Arteriosclerosis and Thrombosis, Vol 12, 1447-1457, Copyright © 1992 by American Heart Association
ARTICLES |
MM Kockx, GR De Meyer, WA Jacob, H Bult and AG Herman
Department of Pathology, General Hospital Middleheim, Antwerp, Belgium.
A nonocclusive silicone cuff placed around the rabbit carotid artery results in a diffuse intimal thickening. The early stages of this phenomenon were studied by light microscopy, immunohistochemistry, and electron microscopy. Neointimal formation appeared to be triphasic. The first phase started 2 hours after cuff placement, with vascular infiltration by polymorphonuclear leukocytes (PMNs). In the second phase, starting within 12 hours, 1.90 +/- 0.36% of the medial smooth muscle cells (SMCs) were replicating, as demonstrated by their immunoreactivity for proliferating cell nuclear antigen (PCNA). The third phase was characterized by the appearance, from day 3 onward, of subendothelial SMCs that were immunoreactive for alpha-SMC actin and vimentin. A few cells showed immunoreactivity for PCNA. During this phase all the PMNs disappeared, but SMC replication in the media was still present, as indicated by the presence of mitoses and the persisting immunoreactivity for PCNA (0.76 +/- 0.22% at day 7).

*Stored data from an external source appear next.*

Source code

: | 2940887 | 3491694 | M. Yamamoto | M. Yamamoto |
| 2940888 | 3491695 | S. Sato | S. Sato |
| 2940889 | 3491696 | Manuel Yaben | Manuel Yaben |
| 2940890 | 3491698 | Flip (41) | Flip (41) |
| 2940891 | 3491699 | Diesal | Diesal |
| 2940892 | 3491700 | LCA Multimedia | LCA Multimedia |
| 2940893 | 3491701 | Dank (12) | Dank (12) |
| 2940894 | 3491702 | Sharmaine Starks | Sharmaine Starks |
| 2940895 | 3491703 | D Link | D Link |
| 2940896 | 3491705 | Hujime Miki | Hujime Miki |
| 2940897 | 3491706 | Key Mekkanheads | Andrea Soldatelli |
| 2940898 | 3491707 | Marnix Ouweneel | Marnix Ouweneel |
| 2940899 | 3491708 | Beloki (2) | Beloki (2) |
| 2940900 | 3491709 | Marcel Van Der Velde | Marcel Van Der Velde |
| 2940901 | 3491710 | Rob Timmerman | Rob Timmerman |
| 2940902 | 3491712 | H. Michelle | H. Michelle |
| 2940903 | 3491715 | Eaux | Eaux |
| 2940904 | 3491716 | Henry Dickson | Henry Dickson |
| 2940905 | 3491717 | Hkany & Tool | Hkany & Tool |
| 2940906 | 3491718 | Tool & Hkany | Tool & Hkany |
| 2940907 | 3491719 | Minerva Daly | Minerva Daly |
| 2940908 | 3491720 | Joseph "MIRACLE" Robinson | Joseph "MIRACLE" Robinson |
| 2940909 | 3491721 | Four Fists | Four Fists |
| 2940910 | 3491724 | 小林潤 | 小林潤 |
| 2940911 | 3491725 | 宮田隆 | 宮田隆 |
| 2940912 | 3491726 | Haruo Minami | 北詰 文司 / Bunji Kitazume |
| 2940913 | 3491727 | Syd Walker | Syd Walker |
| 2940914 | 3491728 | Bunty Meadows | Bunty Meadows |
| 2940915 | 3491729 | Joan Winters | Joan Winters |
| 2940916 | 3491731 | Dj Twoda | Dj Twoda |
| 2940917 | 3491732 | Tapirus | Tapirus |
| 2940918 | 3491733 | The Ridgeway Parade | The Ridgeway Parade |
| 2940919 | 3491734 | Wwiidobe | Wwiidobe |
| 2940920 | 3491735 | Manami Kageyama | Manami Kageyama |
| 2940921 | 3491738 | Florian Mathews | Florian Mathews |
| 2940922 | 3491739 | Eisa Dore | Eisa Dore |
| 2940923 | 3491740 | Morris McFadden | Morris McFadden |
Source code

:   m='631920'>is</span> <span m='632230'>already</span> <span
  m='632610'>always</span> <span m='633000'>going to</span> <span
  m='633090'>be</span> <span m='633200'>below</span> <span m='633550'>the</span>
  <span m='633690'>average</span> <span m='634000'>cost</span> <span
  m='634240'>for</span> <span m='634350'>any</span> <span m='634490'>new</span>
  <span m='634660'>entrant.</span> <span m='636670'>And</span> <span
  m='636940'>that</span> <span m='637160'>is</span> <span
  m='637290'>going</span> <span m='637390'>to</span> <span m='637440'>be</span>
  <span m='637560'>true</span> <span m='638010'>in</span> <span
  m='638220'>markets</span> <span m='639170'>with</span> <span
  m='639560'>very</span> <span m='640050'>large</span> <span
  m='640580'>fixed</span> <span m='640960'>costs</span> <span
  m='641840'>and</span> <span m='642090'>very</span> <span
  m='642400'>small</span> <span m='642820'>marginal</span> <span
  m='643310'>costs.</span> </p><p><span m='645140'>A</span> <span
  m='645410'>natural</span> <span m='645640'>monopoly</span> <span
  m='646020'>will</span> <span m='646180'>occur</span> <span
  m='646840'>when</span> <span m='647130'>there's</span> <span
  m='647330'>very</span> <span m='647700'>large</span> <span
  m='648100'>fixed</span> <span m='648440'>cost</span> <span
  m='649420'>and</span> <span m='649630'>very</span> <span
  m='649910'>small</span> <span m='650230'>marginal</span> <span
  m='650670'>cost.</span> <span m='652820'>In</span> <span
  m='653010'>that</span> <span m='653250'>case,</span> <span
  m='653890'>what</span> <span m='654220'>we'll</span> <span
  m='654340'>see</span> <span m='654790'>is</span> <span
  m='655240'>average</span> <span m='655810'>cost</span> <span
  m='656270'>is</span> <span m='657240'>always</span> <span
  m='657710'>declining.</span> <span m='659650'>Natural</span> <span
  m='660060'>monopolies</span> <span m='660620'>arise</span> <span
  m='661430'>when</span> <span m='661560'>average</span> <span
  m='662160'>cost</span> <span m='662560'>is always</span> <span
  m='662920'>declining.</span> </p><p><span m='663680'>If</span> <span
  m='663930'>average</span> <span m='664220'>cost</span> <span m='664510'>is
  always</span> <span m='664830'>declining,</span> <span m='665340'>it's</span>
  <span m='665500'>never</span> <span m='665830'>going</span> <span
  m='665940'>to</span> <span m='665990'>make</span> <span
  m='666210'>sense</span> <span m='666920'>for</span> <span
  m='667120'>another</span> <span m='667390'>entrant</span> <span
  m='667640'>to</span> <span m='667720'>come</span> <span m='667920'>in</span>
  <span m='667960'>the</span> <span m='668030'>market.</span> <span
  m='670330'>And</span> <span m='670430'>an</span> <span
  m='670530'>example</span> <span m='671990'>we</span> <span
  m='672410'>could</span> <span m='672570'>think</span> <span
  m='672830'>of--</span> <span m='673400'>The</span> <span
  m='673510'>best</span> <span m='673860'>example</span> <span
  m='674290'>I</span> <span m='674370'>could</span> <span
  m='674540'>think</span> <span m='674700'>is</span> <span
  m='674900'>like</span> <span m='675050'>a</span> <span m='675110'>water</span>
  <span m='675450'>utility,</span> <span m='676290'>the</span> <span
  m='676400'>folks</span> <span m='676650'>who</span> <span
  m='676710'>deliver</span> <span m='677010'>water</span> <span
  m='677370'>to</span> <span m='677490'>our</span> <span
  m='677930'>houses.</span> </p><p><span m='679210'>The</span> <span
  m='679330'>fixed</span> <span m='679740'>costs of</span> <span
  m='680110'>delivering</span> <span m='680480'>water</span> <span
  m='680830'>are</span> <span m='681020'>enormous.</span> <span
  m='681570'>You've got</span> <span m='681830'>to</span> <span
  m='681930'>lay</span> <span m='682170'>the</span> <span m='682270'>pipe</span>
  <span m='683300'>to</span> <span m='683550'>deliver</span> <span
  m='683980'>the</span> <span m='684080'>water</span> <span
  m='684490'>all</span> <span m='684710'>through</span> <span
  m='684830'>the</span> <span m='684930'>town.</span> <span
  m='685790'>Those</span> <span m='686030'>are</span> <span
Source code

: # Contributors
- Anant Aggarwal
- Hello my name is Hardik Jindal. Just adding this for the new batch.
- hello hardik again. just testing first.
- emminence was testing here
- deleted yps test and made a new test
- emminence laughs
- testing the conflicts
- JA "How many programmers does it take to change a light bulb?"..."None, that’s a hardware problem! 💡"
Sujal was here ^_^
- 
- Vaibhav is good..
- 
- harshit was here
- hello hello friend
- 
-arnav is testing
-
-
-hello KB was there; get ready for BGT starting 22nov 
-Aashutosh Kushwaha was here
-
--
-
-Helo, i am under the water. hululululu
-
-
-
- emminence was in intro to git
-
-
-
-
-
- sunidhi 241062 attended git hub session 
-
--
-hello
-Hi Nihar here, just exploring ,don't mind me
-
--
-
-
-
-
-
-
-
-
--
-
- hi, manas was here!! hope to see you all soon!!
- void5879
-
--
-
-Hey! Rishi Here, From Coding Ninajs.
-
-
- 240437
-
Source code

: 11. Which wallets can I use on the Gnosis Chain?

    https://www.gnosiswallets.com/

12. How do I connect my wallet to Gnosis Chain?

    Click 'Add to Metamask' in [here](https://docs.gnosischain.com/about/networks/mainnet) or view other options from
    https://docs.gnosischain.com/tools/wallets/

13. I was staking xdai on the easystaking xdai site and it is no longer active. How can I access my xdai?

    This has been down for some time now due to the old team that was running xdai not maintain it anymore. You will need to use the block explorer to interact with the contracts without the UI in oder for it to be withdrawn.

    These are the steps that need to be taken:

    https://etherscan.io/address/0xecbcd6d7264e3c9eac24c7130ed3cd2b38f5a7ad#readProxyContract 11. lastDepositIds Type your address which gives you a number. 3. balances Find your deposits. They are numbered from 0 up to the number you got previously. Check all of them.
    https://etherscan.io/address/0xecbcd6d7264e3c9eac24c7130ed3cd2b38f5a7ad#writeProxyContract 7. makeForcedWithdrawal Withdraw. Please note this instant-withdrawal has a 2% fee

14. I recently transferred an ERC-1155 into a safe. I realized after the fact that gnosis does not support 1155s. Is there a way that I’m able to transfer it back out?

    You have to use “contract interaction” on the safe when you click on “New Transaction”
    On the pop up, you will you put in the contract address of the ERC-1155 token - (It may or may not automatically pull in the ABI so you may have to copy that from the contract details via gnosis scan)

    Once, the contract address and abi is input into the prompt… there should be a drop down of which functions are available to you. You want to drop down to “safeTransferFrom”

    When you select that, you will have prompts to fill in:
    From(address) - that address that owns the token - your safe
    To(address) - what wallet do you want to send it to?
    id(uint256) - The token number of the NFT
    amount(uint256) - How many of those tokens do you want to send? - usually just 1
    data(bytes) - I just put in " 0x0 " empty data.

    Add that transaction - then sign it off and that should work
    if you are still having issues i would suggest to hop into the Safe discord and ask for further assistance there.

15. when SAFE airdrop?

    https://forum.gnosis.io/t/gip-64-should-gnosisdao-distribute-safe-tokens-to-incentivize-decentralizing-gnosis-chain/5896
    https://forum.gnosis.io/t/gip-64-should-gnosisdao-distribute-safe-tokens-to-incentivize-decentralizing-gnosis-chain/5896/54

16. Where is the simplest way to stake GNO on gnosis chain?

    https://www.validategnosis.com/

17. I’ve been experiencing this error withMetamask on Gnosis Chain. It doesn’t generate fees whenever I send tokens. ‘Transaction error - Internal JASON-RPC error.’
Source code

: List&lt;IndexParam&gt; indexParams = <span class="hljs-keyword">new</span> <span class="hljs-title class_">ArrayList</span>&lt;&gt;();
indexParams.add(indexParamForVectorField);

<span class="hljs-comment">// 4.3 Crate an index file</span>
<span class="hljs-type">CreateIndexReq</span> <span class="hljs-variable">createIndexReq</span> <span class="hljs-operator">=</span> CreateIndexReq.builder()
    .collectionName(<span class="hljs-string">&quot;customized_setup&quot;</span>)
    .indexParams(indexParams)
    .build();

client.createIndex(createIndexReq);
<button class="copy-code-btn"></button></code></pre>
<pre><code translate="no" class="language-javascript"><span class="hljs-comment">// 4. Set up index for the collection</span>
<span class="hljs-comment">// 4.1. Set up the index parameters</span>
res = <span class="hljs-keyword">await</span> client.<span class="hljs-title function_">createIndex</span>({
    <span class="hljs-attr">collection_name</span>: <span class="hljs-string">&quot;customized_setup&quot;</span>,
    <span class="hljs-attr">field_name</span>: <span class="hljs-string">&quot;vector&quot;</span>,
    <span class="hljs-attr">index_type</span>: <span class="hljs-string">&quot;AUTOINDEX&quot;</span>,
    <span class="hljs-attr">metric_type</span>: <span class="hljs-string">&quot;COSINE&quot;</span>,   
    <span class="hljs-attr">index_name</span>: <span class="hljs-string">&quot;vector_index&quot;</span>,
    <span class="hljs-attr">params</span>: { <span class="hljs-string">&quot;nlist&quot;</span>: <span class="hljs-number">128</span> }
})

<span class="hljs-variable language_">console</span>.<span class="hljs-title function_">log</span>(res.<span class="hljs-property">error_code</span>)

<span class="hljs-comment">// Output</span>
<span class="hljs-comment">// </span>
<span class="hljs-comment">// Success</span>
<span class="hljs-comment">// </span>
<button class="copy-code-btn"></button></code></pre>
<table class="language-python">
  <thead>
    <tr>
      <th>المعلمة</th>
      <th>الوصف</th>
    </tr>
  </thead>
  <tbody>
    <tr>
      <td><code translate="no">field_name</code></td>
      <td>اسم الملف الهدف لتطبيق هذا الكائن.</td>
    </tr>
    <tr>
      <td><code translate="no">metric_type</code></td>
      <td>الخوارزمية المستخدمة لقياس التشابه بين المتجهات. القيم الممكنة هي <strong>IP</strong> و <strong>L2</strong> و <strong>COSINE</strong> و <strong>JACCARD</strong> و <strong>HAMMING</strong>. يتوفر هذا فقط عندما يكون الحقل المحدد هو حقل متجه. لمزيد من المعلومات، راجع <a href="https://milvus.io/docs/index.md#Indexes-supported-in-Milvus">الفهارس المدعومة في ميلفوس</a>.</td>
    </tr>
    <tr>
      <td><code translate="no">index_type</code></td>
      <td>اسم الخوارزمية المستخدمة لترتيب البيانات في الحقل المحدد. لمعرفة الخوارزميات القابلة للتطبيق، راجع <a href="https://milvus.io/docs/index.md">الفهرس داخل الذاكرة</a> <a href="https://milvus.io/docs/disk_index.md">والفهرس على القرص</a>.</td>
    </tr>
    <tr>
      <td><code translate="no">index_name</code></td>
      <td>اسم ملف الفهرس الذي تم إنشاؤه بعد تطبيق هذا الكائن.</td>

In the third phase the number of subendothelial cells increased (104 +/- 15 SMC nuclei per section at day 7, of which 8.89 +/- 2.26% were PCNA- positive) and was associated with deposition of collagen type IV and fibronectin. At 14 days a complete, circular neointima was present and contained 2.13 +/- 0.28% replicating SMCs. The media showed 0.44 +/- 0.08% cell-cycling SMCs, which was still four times higher than normal. During the first week there was also a significantly higher PCNA activity in the media of sham-operated carotid arteries (no cuff present) than in nonsurgical ones. However, this did not lead to the formation of a neointima. We conclude that in the cuff system SMC replication in the media precedes the neointimal formation. The system can be used to study SMC replication, migration, and neointimal formation with minimal medial SMC damage.